Am 15. Oktober druckte der Kölner Express in seiner Serie "Abenteuer Schatzsuche" eine Geschichte, in der Hamberger die Hauptrolle spielt. Titel: "Bei mir liegt das Silber des Kurfürsten von Bayern". Abgebildet ist unter anderem ein älterer Mann mit Schiebermütze - und der Bildunterschrift: "Stadtarchivar Edwin Hamberger mit einem Silberpokal." Nur: Hamberger besitzt keine Schiebermütze. Er sieht mit seinen 42Jahren auch deutlich jünger aus als der Mann auf dem Bild. Und die Wortlaut-Zitate, die ihm im Text in den Mund gelegt werden, "stammen definitiv nicht von mir", sagt er. Die Geschichte sei "in weiten Teilen erstunken und erlogen".

Am 5. Oktober, so erzählt Hamberger die Geschichte, habe ihn ein Redakteur des Express angerufen und um ein Foto und um die Beantwortung einer E-Mail gebeten. In der Mail fragte der Reporter unter anderem: "Was ist das für ein Gefühl zu ahnen, dass es da noch einen Schatz geben könnte?" Auf die Antwort, sagt Hamberger, habe der Redakteur aber nicht gewartet. Denn der Archivar schrieb nach eigenen Angaben nie zurück. Wochen später landete der Express-Artikel auf Hambergers Schreibtisch.

Der Archivar sagt, die Geschichte sei ihm schon deshalb peinlich, weil Zitate, die er von sich gegeben haben soll, inhaltlich Nonsens seien. "Ich habe mit dem Herrn nur kurz telefoniert. Es ging um Organisatorisches. Und dann zitiert er mich mit etwas, was ich nie sagen würde." Vergangene Woche wurde bekannt, dass der Express - wie andere Blätter des DuMont-Verlags - ein fingiertes Interview mit Michael Douglas veröffentlicht hatte. Nun das.

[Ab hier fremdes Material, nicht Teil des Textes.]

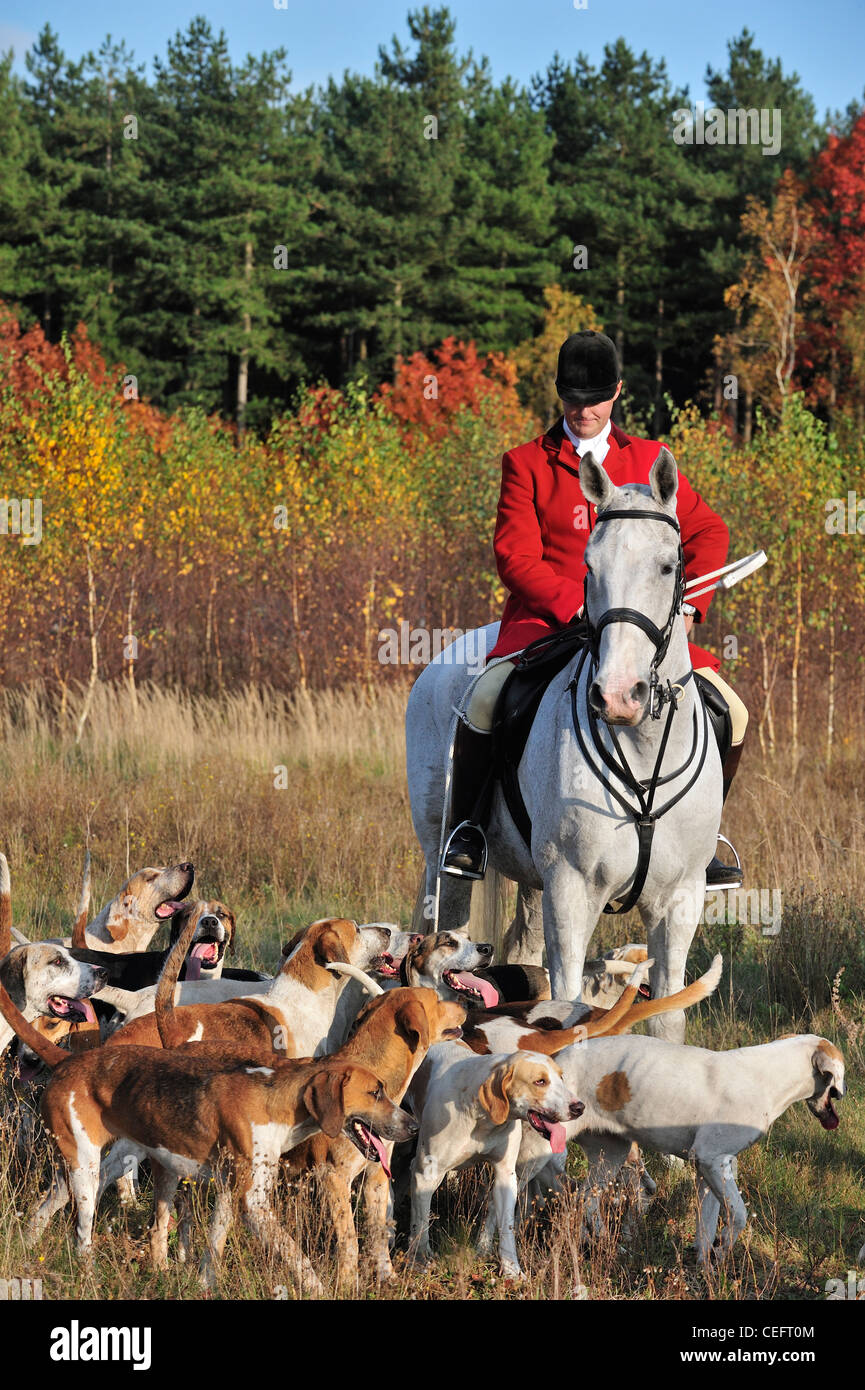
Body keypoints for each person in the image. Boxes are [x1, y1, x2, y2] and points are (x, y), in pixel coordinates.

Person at [441, 330, 747, 888]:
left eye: (596, 399)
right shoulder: (526, 463)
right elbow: (515, 557)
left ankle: (705, 838)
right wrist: (579, 608)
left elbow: (708, 532)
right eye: (573, 399)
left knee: (733, 712)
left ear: (618, 392)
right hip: (548, 624)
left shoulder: (650, 459)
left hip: (638, 632)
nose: (584, 411)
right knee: (485, 699)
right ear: (559, 394)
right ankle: (469, 830)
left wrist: (689, 606)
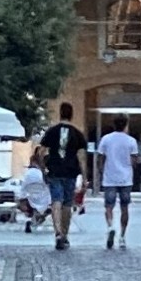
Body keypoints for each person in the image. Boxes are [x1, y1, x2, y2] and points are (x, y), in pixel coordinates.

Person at [33, 104, 88, 251]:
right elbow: (81, 157)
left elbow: (40, 152)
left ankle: (57, 232)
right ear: (72, 114)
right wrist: (84, 177)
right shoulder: (77, 134)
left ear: (60, 113)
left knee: (56, 201)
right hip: (70, 172)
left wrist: (43, 169)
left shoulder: (52, 131)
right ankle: (65, 234)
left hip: (55, 171)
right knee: (67, 204)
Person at [95, 117, 141, 247]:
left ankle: (110, 226)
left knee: (109, 206)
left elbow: (100, 158)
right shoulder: (131, 141)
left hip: (110, 178)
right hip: (125, 179)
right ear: (126, 125)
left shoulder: (106, 139)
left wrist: (101, 171)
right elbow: (134, 161)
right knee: (124, 208)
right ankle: (122, 237)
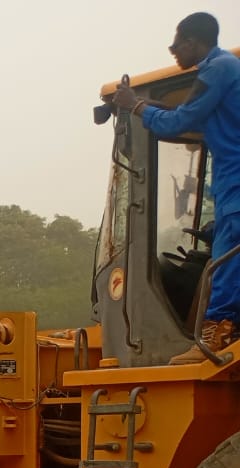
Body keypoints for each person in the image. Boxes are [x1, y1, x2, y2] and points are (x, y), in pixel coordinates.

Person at [115, 12, 240, 364]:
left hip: (235, 188)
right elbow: (186, 114)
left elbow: (179, 121)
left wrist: (135, 106)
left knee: (226, 264)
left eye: (176, 44)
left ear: (192, 41)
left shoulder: (216, 69)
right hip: (230, 190)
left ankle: (215, 335)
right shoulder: (227, 72)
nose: (173, 50)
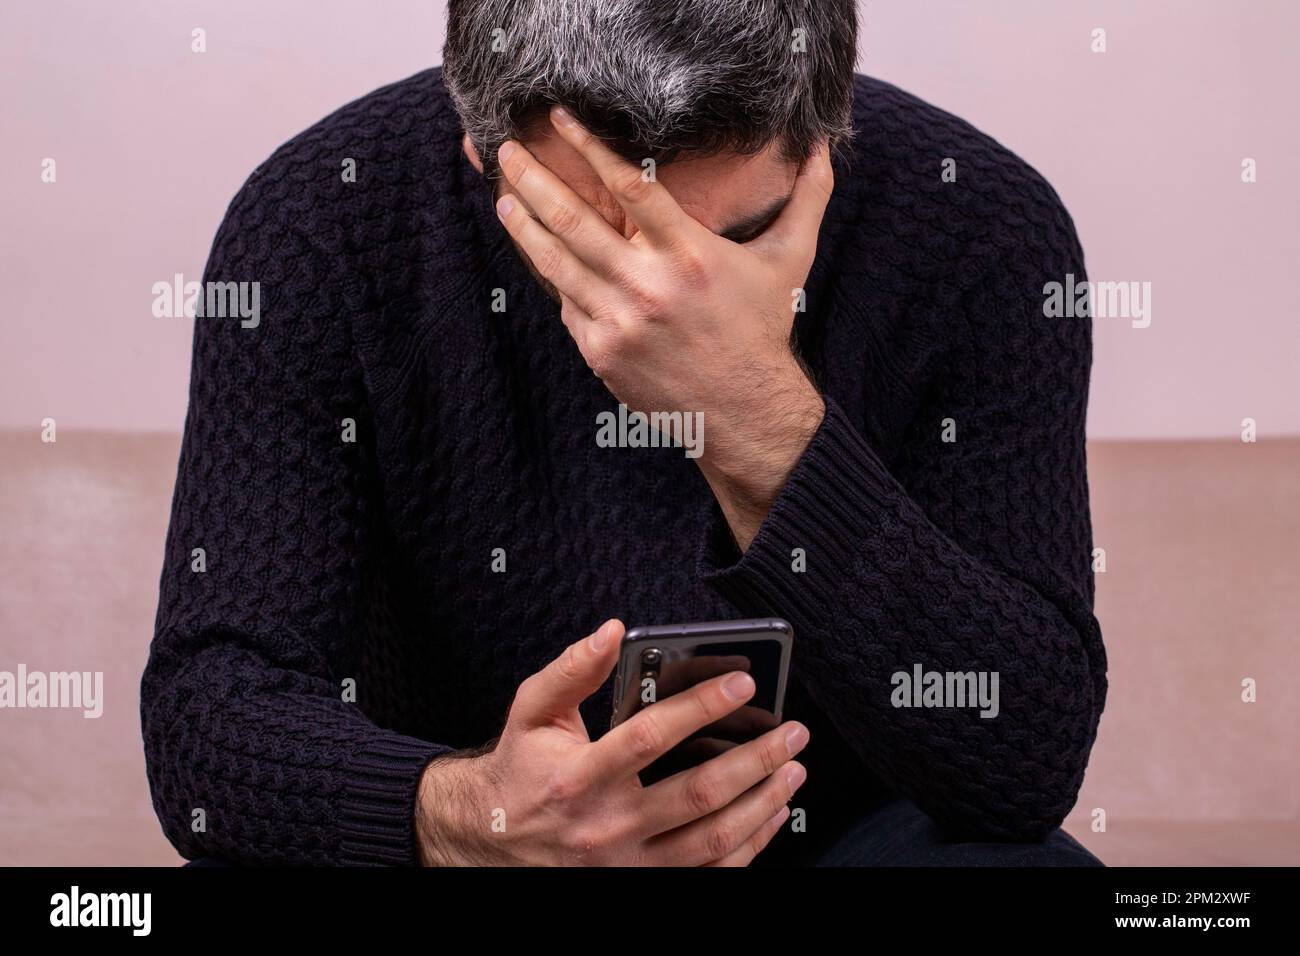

Wie Berndt Thiel, stellvertretender Chefredakteur der Zeitung, einräumt, basierte das falsche Foto auf einer Verwechslung mit einem Museumsdirektor gleichen Namens aus Unterfranken. "Das bedauern wir." Seinen Reporter nimmt er aber in Schutz: Hamberger habe sich wie zitiert geäußert.

Demnach hätte der Archivar etwa gesagt: "Wir leben hier womöglich auf einem der größten Schätze des Landes." Hamberger beteuert: "Das ist Unsinn." Schließlich habe er als Historiker kein Interesse daran, sich mit derlei aberwitzigen Behauptungen selbst zu diskreditieren.

Der Express zeigte auch ein Bild, das Kurfürst Maximilian von Bayern darstellen soll. In Wahrheit handelt es sich um Kaiser Maximilian, der lange vorher lebte. "Von solchen Journalisten kann man wohl nicht erwarten, dass sie den Habsburger Doppeladler auf dem Kaiserbildnis einordnen können", sagt Hamberger.